Energy tech to watch: breakthroughs in the energy sector

The world’s energy landscape is undergoing profound and rapid transformation. Countries and companies are facing a complex dual challenge: meeting rising energy demand while significantly reducing carbon emissions. This transition is being shaped by technological innovations, shifting economic priorities and a growing global consensus on the need for a lower-carbon future. In addition to strategies focused on energy efficiency, emerging technologies have the potential to further revolutionise production – particularly within the hydrocarbon sector – and fundamentally alter how economies consume energy.

The state of play: growing demand in a warming world

Global energy demand continues to surge. According to the International Energy Agency (IEA) Global Energy Review for 2024, global energy demand grew by 2.2% in 2024, a rate faster than the average over the past decade. This growth was led primarily by the power sector, where electricity demand soared by 4.3%.¹ Several factors contributed to this spike including:

• Record-breaking temperatures, driving demand for air conditioning
• Electrification across industries and homes, accelerating the shift away from fossil fuels
• Explosive growth of digitalisation and data centres, requiring vast amounts of energy to operate

These trends underscore a critical reality, although the energy transition is progressing, the global energy mix remains unsettled and continues to evolve.
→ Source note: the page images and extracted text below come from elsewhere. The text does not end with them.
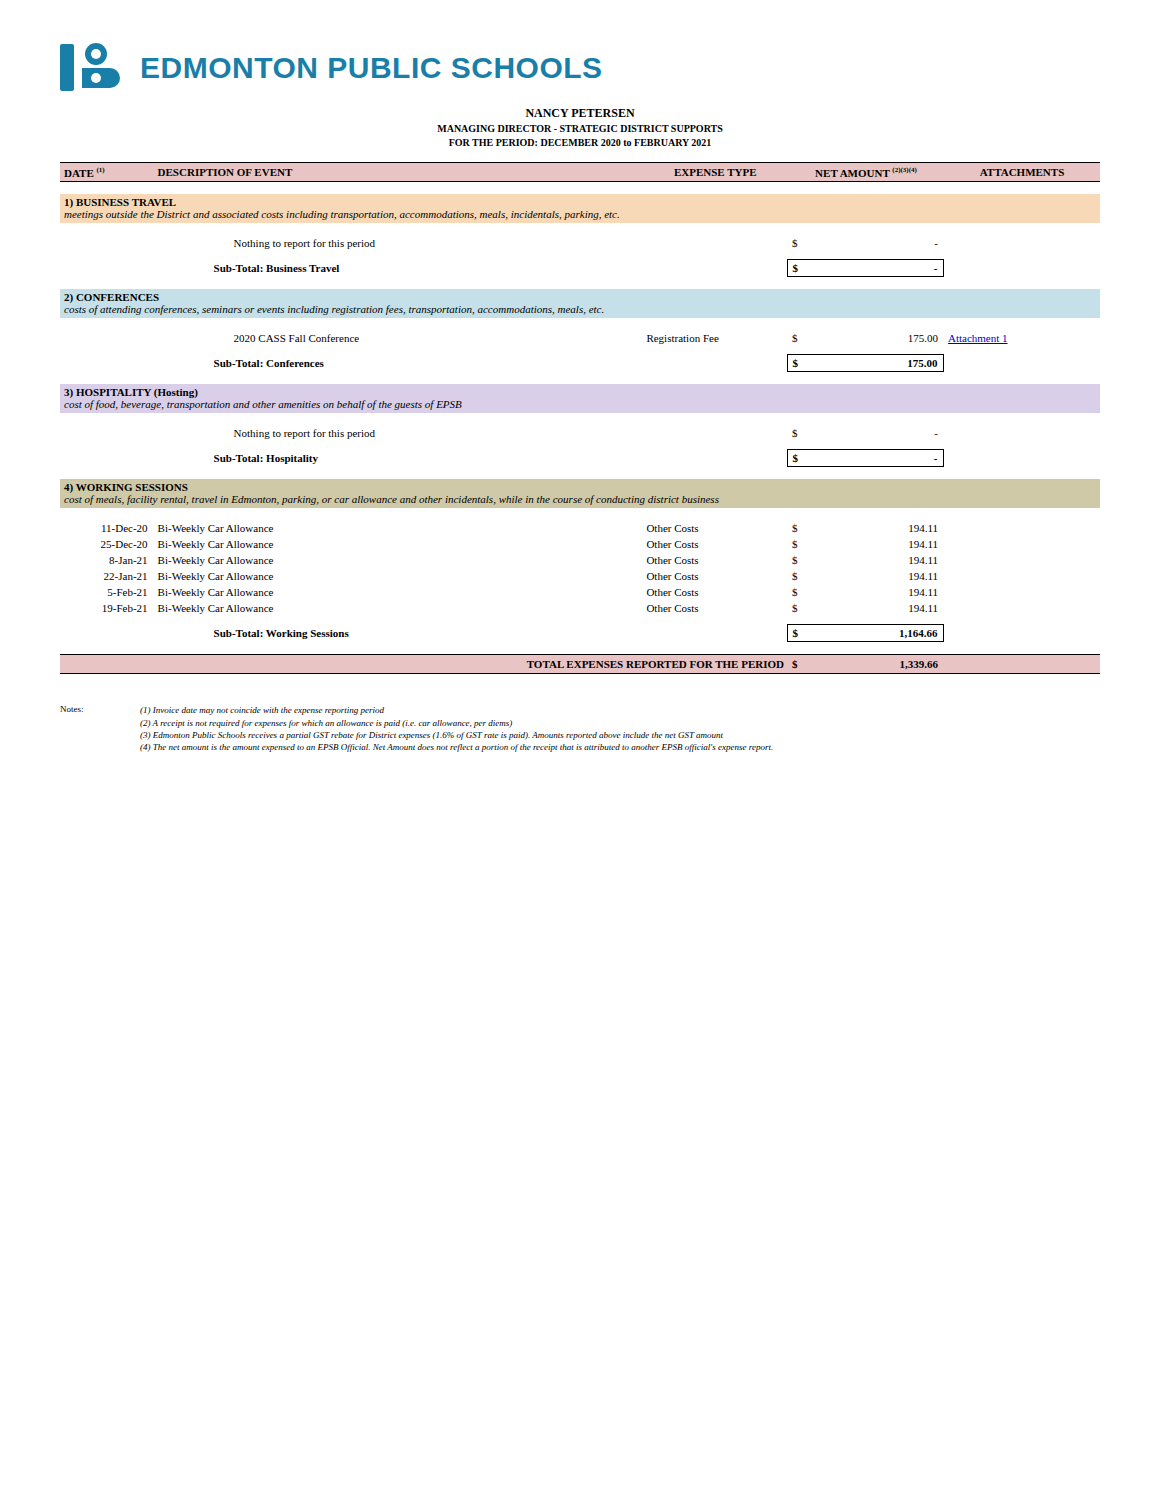EDMONTON PUBLIC SCHOOLS
NANCY PETERSEN
MANAGING DIRECTOR - STRATEGIC DISTRICT SUPPORTS
FOR THE PERIOD: DECEMBER 2020 to FEBRUARY 2021
| DATE (1) | DESCRIPTION OF EVENT | EXPENSE TYPE | NET AMOUNT (2)(3)(4) | ATTACHMENTS |
| 1) BUSINESS TRAVEL |
| meetings outside the District and associated costs including transportation, accommodations, meals, incidentals, parking, etc. |
| | Nothing to report for this period | | $ | - | |
| | Sub-Total: Business Travel | | $ | - | |
| 2) CONFERENCES |
| costs of attending conferences, seminars or events including registration fees, transportation, accommodations, meals, etc. |
| | 2020 CASS Fall Conference | Registration Fee | $ | 175.00 | Attachment 1 |
| | Sub-Total: Conferences | | $ | 175.00 | |
| 3) HOSPITALITY (Hosting) |
| cost of food, beverage, transportation and other amenities on behalf of the guests of EPSB |
| | Nothing to report for this period | | $ | - | |
| | Sub-Total: Hospitality | | $ | - | |
| 4) WORKING SESSIONS |
| cost of meals, facility rental, travel in Edmonton, parking, or car allowance and other incidentals, while in the course of conducting district business |
| 11-Dec-20 | Bi-Weekly Car Allowance | Other Costs | $ | 194.11 | |
| 25-Dec-20 | Bi-Weekly Car Allowance | Other Costs | $ | 194.11 | |
| 8-Jan-21 | Bi-Weekly Car Allowance | Other Costs | $ | 194.11 | |
| 22-Jan-21 | Bi-Weekly Car Allowance | Other Costs | $ | 194.11 | |
| 5-Feb-21 | Bi-Weekly Car Allowance | Other Costs | $ | 194.11 | |
| 19-Feb-21 | Bi-Weekly Car Allowance | Other Costs | $ | 194.11 | |
| | Sub-Total: Working Sessions | | $ | 1,164.66 | |
| TOTAL EXPENSES REPORTED FOR THE PERIOD | $ | 1,339.66 | |
| Notes: | (1) Invoice date may not coincide with the expense reporting period (2) A receipt is not required for expenses for which an allowance is paid (i.e. car allowance, per diems) (3) Edmonton Public Schools receives a partial GST rebate for District expenses (1.6% of GST rate is paid). Amounts reported above include the net GST amount (4) The net amount is the amount expensed to an EPSB Official. Net Amount does not reflect a portion of the receipt that is attributed to another EPSB official's expense report. |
The rise of energy storage and management

The adoption of renewables like solar and wind power, along with the advancements in hydrogen and carbon capture, is helping leaders address the dual challenge of meeting energy demand while helping to mitigate carbon impact. A challenge with renewable sources is their unpredictable availability. Solar generation can be disrupted by cloud cover and wind turbines may stop during periods of low wind. This variability makes it difficult to depend on renewables as a consistent power source.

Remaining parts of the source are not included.